Yep, everybody's doin' it. Going virtual, that is.
There's the IBM computer, Watson, that beat out two former champs (real, not virtual) in a trial run of a "Jeopardy" competition. Then there are some Florida classrooms populated by computers, not teachers, entrusted with student learning.
In the battle of man vs. machine, the machine is clearly winning. One Florida school official defends the computerized teaching by pointing out that virtual teachers don't do any of the following: molest students, stage sickouts, gossip, demand more free periods, refuse to do lunchroom duty, or complain about overcrowded classrooms.

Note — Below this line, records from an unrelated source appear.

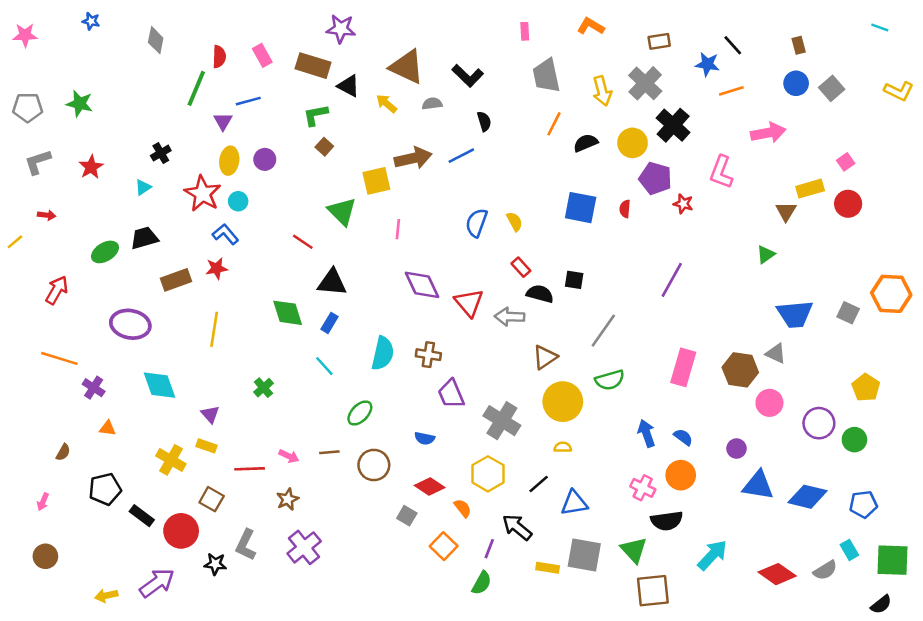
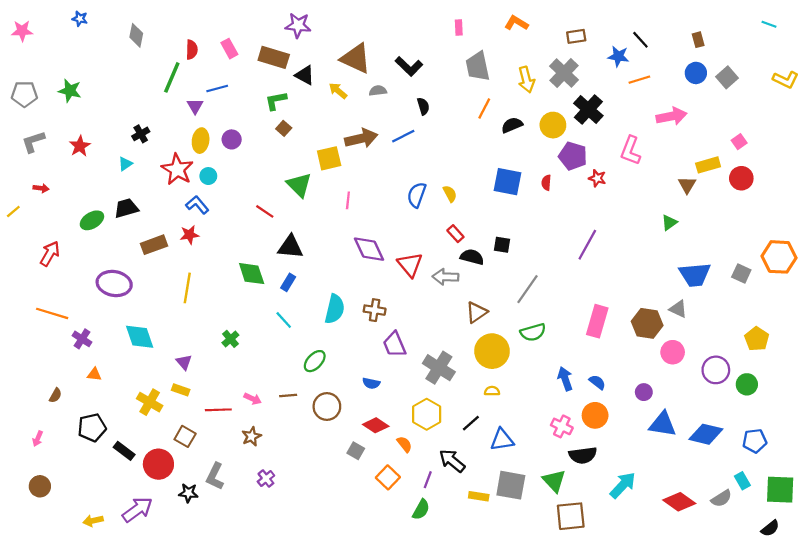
purple cross: (304, 547) -> (266, 479), size x0.6

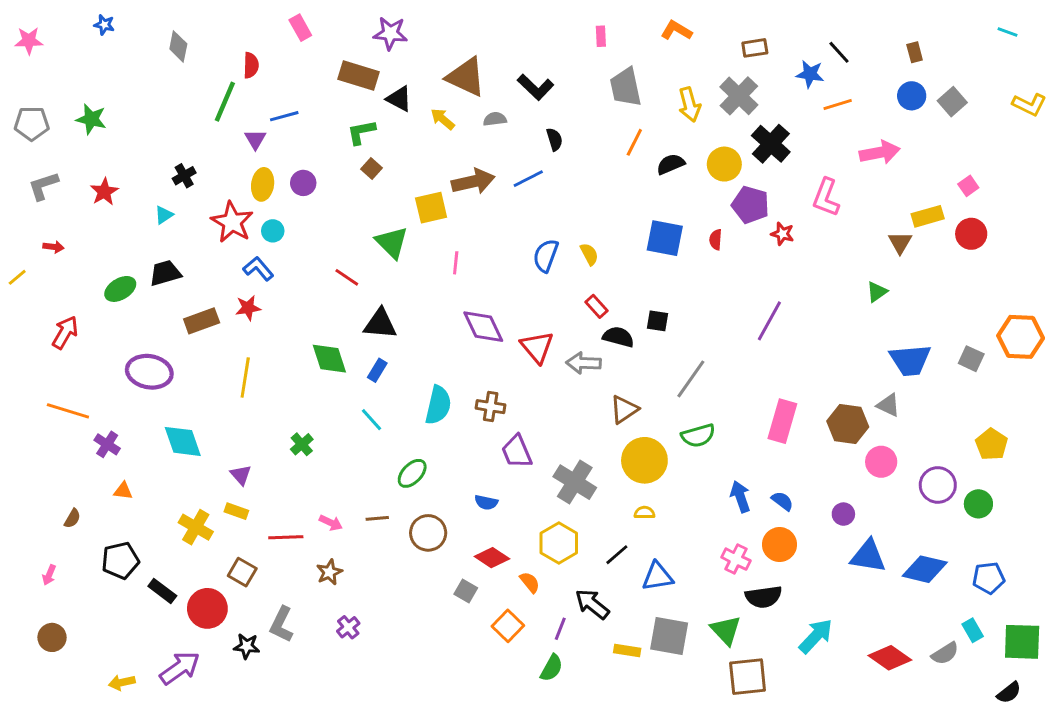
pink rectangle: (229, 49) -> (300, 28), moved

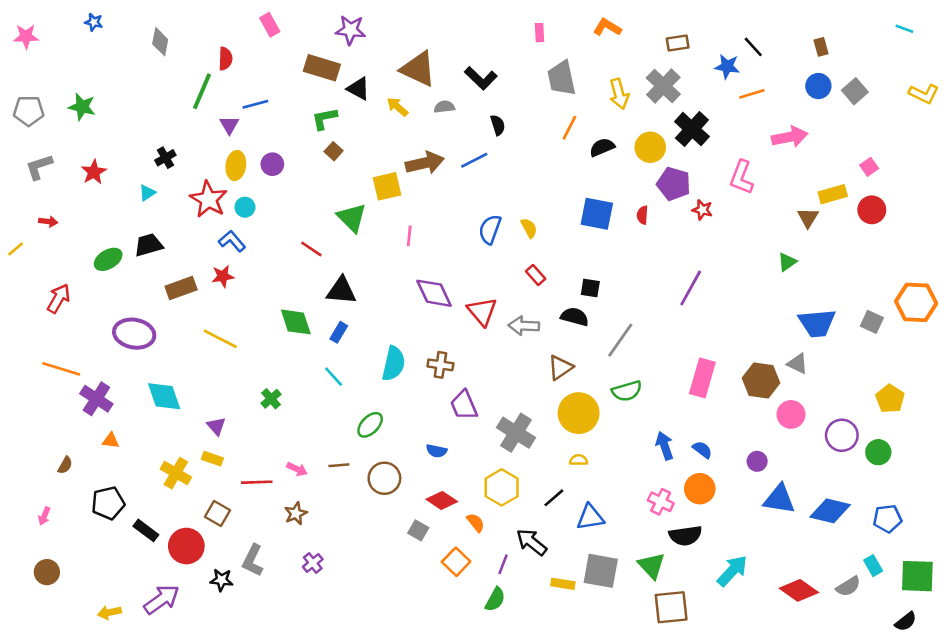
black semicircle: (618, 337) -> (575, 317), moved
yellow line: (245, 378) -> (220, 339), turned -72
purple cross: (107, 444) -> (96, 399), size x1.4

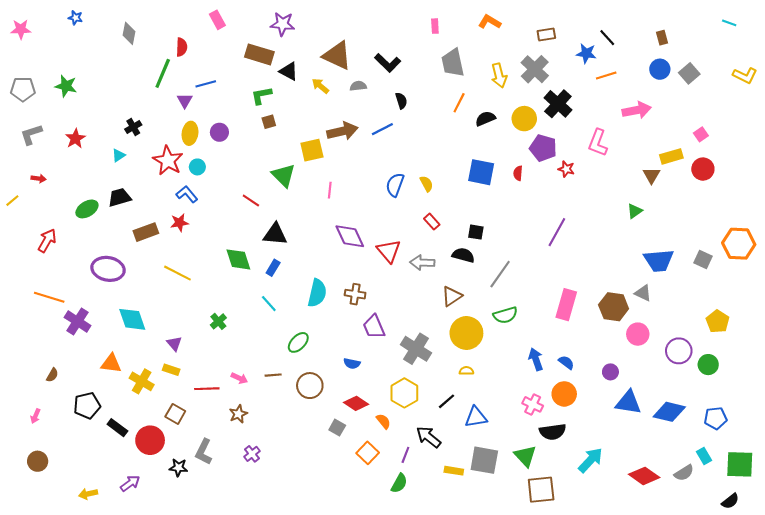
brown square: (334, 151) -> (269, 122), turned 32
orange triangle: (111, 440) -> (111, 363), moved, size x1.5
purple arrow: (162, 599) -> (130, 483), size x0.7

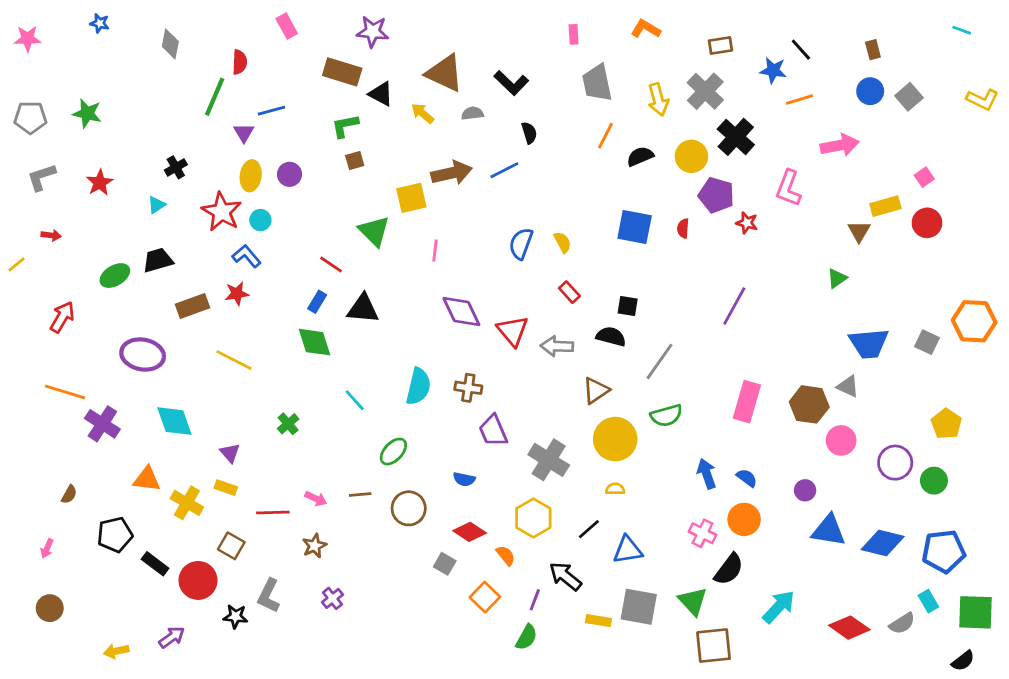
blue rectangle: (273, 268) -> (317, 302), moved
blue pentagon: (716, 418) -> (944, 551), size x1.4
black semicircle: (553, 432) -> (729, 569), turned -45

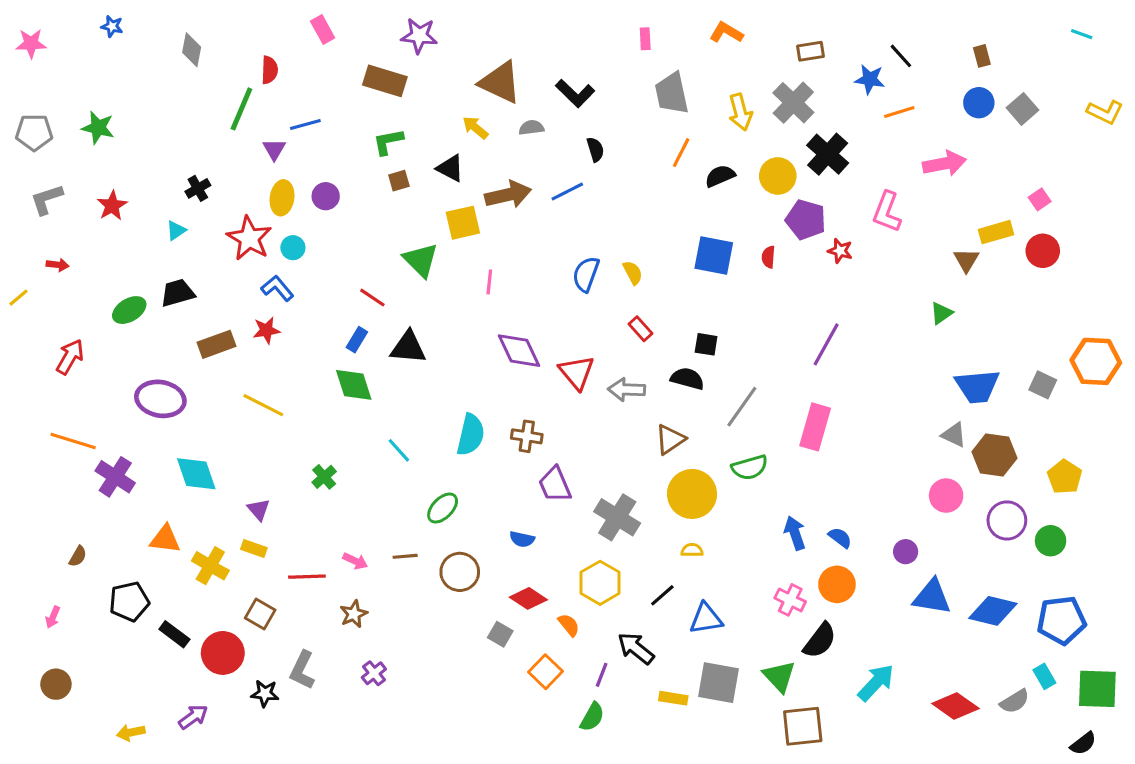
black triangle: (381, 94) -> (450, 168), moved
pink rectangle: (747, 402) -> (815, 427), moved
brown hexagon: (809, 404) -> (994, 455), moved

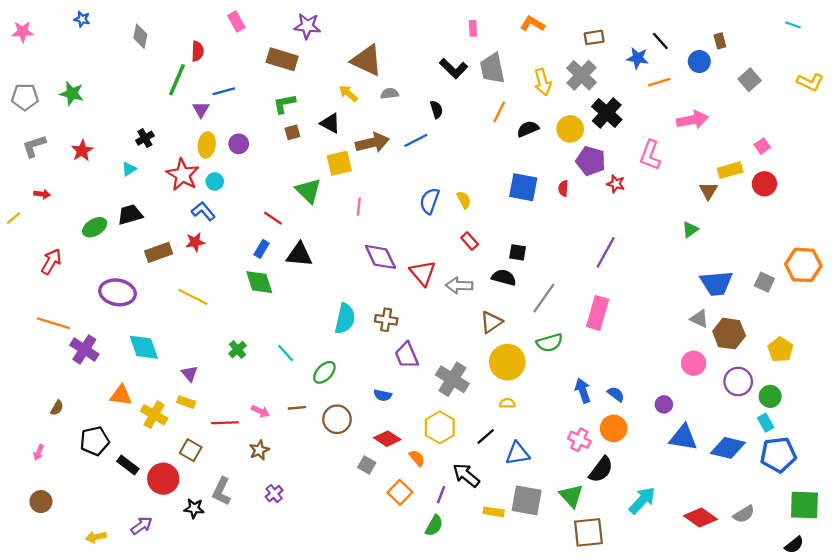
black L-shape: (575, 93) -> (454, 68), moved
blue circle: (979, 103) -> (699, 61), moved
cyan line: (399, 450) -> (286, 353), moved
cyan rectangle: (1044, 676) -> (766, 423), moved

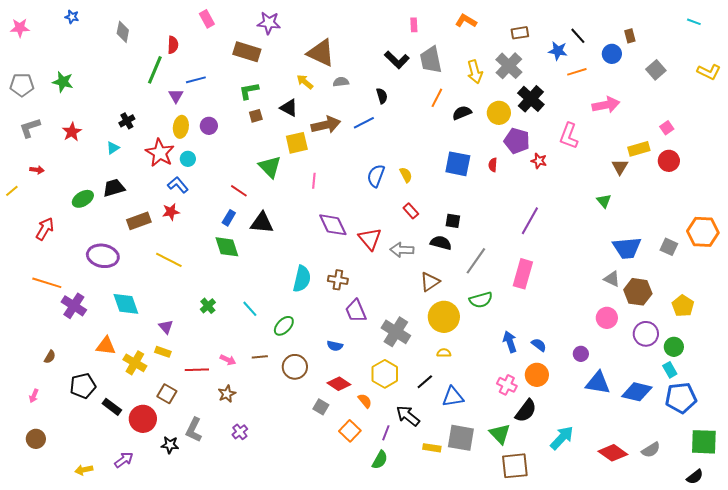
green triangle: (690, 230) -> (604, 201), turned -35

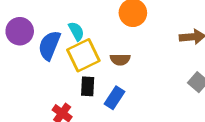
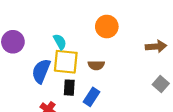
blue semicircle: (49, 45) -> (41, 71), moved
yellow square: (83, 55) -> (66, 62), turned 32

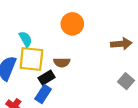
black rectangle: (69, 88) -> (47, 78), moved, turned 56
blue rectangle: (92, 97) -> (43, 94), moved

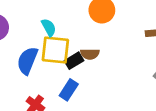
black rectangle: (47, 78) -> (74, 61), moved

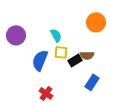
yellow square: (55, 50) -> (61, 52), size x0.6
blue rectangle: (69, 90) -> (92, 82), moved

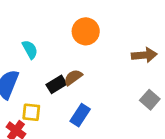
yellow square: (61, 52) -> (31, 112), moved
brown semicircle: (87, 55) -> (73, 77), turned 144

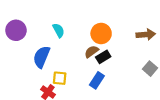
orange circle: (86, 31) -> (101, 33), moved
black rectangle: (56, 84) -> (103, 57), moved

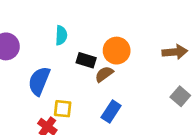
cyan semicircle: (59, 30) -> (61, 35), moved, turned 32
black rectangle: (103, 57) -> (86, 60), moved, turned 48

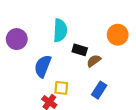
cyan semicircle: (61, 35) -> (60, 30), size x1.5
orange circle: (117, 51) -> (118, 35), moved

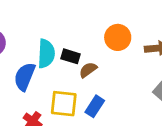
cyan semicircle: (60, 30) -> (46, 54), moved
yellow square: (61, 88) -> (64, 104), moved, size x1.5

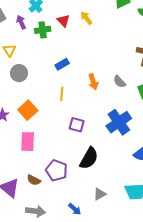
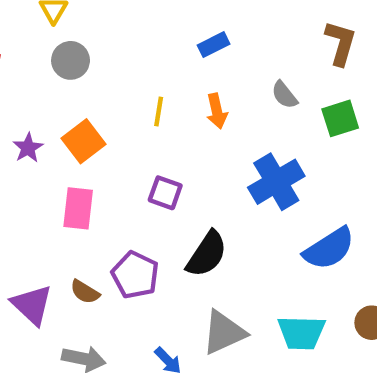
blue rectangle: (62, 64) -> (214, 45), moved
orange arrow: (93, 82) -> (217, 111), moved
purple square: (77, 125) -> (165, 193), moved
gray triangle: (100, 194) -> (224, 332), size x1.6

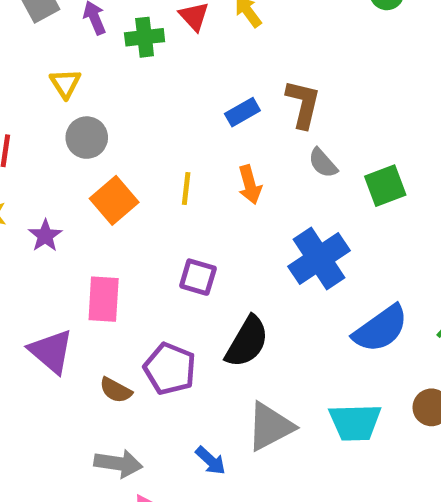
brown L-shape: (341, 43) -> (303, 104), moved
orange square: (83, 141) -> (114, 200), moved
purple triangle: (32, 305) -> (51, 351), moved

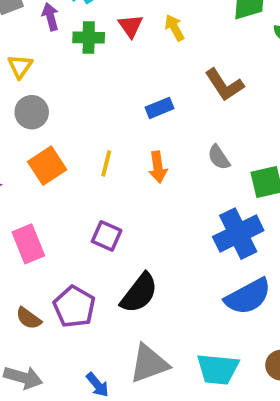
brown L-shape: (303, 104) -> (224, 85), moved, turned 126
blue cross: (319, 259) -> (238, 234), moved
pink rectangle: (104, 299) -> (28, 244), turned -33

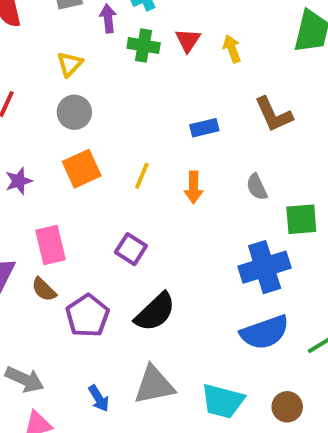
brown semicircle: (29, 318) -> (44, 289), moved

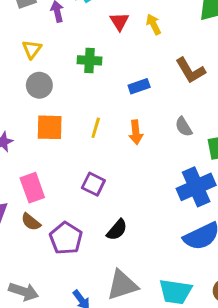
green cross: (144, 46) -> (89, 60), moved
orange square: (82, 169) -> (50, 127), turned 32
black semicircle: (155, 312) -> (117, 230), size x0.7

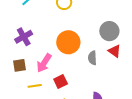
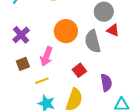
gray semicircle: (92, 58) -> (93, 41), size x1.6
red square: (61, 82) -> (79, 70), moved

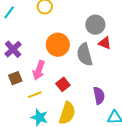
red square: (79, 70) -> (63, 84), moved

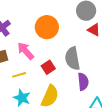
gray semicircle: (85, 55) -> (72, 59), moved
pink arrow: (39, 70) -> (26, 51), turned 114

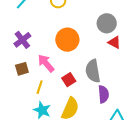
yellow line: (19, 75) -> (40, 87), turned -56

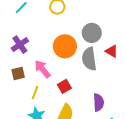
gray circle: (107, 23) -> (92, 33), moved
gray semicircle: (93, 71) -> (89, 59), moved

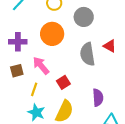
gray circle: (92, 33) -> (84, 17), moved
purple cross: (20, 45) -> (18, 42), turned 36
orange circle: (65, 46) -> (52, 34), moved

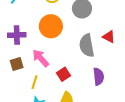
purple semicircle: (98, 98) -> (99, 77), moved

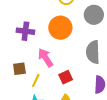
brown square: (17, 64) -> (19, 69), moved

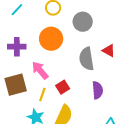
brown square: (19, 69) -> (16, 85), size x1.6
yellow line: (36, 80) -> (42, 94), moved

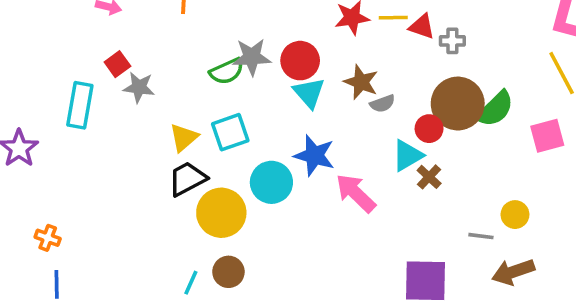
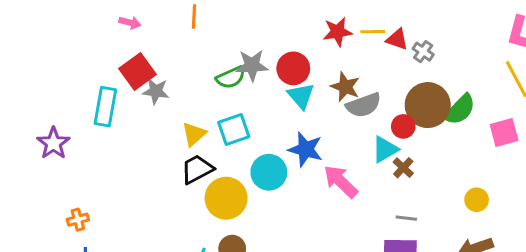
gray cross: (452, 41) -> (423, 52), turned 35
red square: (117, 64) -> (137, 71), size x1.6
gray semicircle: (382, 104) -> (364, 105), size x1.6
gray line: (481, 236) -> (406, 218), moved
orange cross: (48, 238) -> (78, 220), turned -35

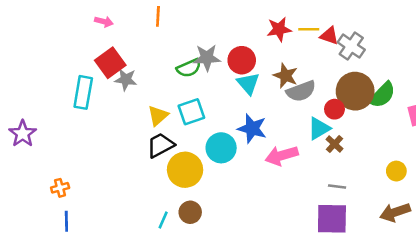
gray cross: (423, 52) -> (351, 46), size x1.5
purple star: (53, 143) -> (23, 134), moved
pink arrow: (341, 181) -> (282, 156), turned -60

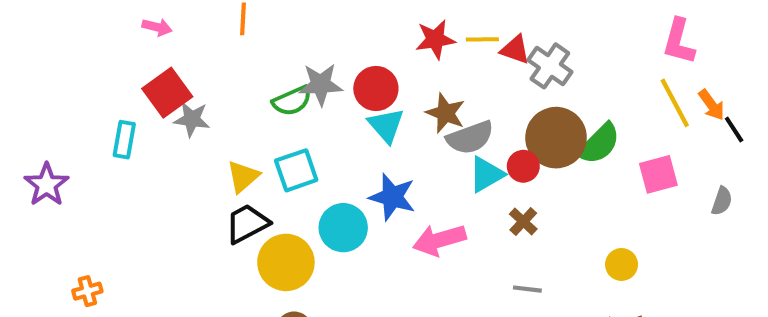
cyan rectangle: (83, 92) -> (124, 140), size x0.7
cyan triangle: (319, 128) -> (486, 174), moved
purple star: (23, 134) -> (47, 185), moved

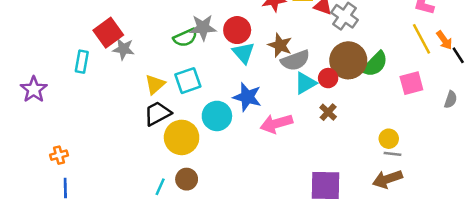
gray line: (527, 289) -> (393, 154), moved

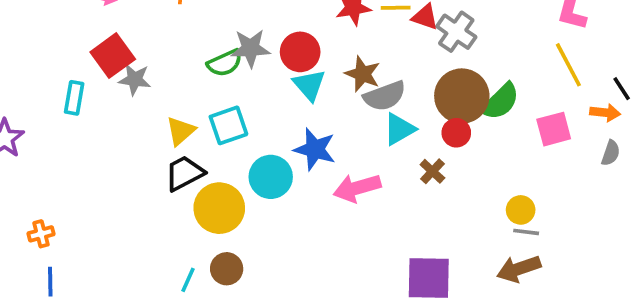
orange arrow: (444, 40) -> (605, 113), moved, turned -48
red circle: (328, 78) -> (456, 133), moved

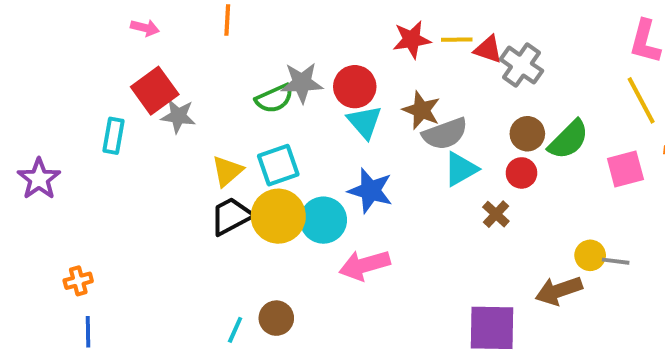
brown circle: (462, 96) -> (527, 134), size x0.6
pink arrow: (357, 188) -> (365, 265), moved
yellow circle: (219, 208) -> (278, 216), moved
gray line: (526, 232) -> (616, 261), moved
brown arrow: (519, 269) -> (559, 291), moved

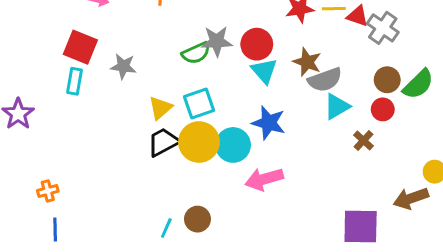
red square: (155, 91) -> (80, 47), moved, turned -32

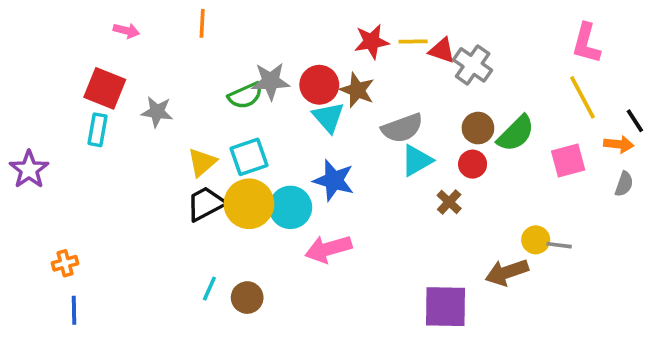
brown star: (307, 62) -> (357, 90), moved
cyan line: (166, 228) -> (209, 289), moved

In fact, so many folks have gotten carried away with the virtual craze, that it's now spreading to many fields of endeavor. "Why limit this fantastic idea to just classrooms and game shows?" an enthusiastic supporter of the virtual craze commented. He went on to suggest a few other virtual "replacements," pointing how they would be superior to their human counterparts: virtual doctors (they'd be on time for their appointments and would -- surprise -- actually listen to patients), virtual pilots (they wouldn't get drunk, take unauthorized naps, or do too much yakking in the cockpit), virtual lawyers (no scamming of the clients), and virtual babysitters (no more shaken baby syndrome, they'd have infinite patience!).
Meanwhile Dorothy, a five-time divorcee, is delighted at the thought of a virtual husband. "With No. 6, I definitely plan to go virtual," she confided, continuing, "Imagine having a hubby who wouldn't complain about my cooking, would mow the lawn on schedule, and even remember to put the toilet seat back down." With a sigh, she added: "Now that would be marital bliss."